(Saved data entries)
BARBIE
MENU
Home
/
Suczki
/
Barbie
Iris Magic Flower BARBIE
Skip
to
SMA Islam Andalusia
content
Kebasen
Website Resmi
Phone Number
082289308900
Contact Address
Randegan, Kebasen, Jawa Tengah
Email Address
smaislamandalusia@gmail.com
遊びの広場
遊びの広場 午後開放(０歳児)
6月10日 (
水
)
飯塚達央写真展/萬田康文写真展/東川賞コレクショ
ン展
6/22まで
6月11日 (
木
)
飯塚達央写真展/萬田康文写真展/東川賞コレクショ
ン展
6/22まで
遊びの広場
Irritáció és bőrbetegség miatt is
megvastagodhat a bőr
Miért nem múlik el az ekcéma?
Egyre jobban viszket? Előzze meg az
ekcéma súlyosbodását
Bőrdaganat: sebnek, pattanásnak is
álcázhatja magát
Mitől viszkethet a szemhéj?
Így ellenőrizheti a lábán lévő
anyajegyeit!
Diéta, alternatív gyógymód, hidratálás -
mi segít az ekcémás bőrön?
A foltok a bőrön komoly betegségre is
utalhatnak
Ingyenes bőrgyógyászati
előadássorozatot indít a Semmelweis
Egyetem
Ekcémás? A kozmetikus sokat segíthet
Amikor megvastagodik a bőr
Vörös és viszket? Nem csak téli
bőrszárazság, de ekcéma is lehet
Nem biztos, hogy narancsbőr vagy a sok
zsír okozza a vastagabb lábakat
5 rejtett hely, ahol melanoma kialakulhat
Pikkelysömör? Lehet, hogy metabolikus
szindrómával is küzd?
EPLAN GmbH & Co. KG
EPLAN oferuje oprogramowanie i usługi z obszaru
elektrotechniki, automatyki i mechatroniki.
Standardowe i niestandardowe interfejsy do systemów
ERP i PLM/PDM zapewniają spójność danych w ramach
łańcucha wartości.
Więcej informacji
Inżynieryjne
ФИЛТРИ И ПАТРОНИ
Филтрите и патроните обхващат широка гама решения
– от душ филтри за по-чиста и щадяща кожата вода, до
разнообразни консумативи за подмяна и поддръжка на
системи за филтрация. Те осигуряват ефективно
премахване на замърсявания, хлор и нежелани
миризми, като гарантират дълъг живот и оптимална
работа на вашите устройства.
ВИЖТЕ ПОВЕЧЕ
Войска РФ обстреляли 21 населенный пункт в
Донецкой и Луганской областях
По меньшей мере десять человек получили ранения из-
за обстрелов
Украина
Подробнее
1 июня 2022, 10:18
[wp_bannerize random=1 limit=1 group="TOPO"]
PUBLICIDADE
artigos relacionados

#### [Goal of the exercise]
Transcribe the records above exactly, from the opening line down to and including the line with "bőrszárazság, de ekcéma is lehet".

#### [Response box]
BARBIE
MENU
Home
/
Suczki
/
Barbie
Iris Magic Flower BARBIE
Skip
to
SMA Islam Andalusia
content
Kebasen
Website Resmi
Phone Number
082289308900
Contact Address
Randegan, Kebasen, Jawa Tengah
Email Address
smaislamandalusia@gmail.com
遊びの広場
遊びの広場 午後開放(０歳児)
6月10日 (
水
)
飯塚達央写真展/萬田康文写真展/東川賞コレクショ
ン展
6/22まで
6月11日 (
木
)
飯塚達央写真展/萬田康文写真展/東川賞コレクショ
ン展
6/22まで
遊びの広場
Irritáció és bőrbetegség miatt is
megvastagodhat a bőr
Miért nem múlik el az ekcéma?
Egyre jobban viszket? Előzze meg az
ekcéma súlyosbodását
Bőrdaganat: sebnek, pattanásnak is
álcázhatja magát
Mitől viszkethet a szemhéj?
Így ellenőrizheti a lábán lévő
anyajegyeit!
Diéta, alternatív gyógymód, hidratálás -
mi segít az ekcémás bőrön?
A foltok a bőrön komoly betegségre is
utalhatnak
Ingyenes bőrgyógyászati
előadássorozatot indít a Semmelweis
Egyetem
Ekcémás? A kozmetikus sokat segíthet
Amikor megvastagodik a bőr
Vörös és viszket? Nem csak téli
bőrszárazság, de ekcéma is lehet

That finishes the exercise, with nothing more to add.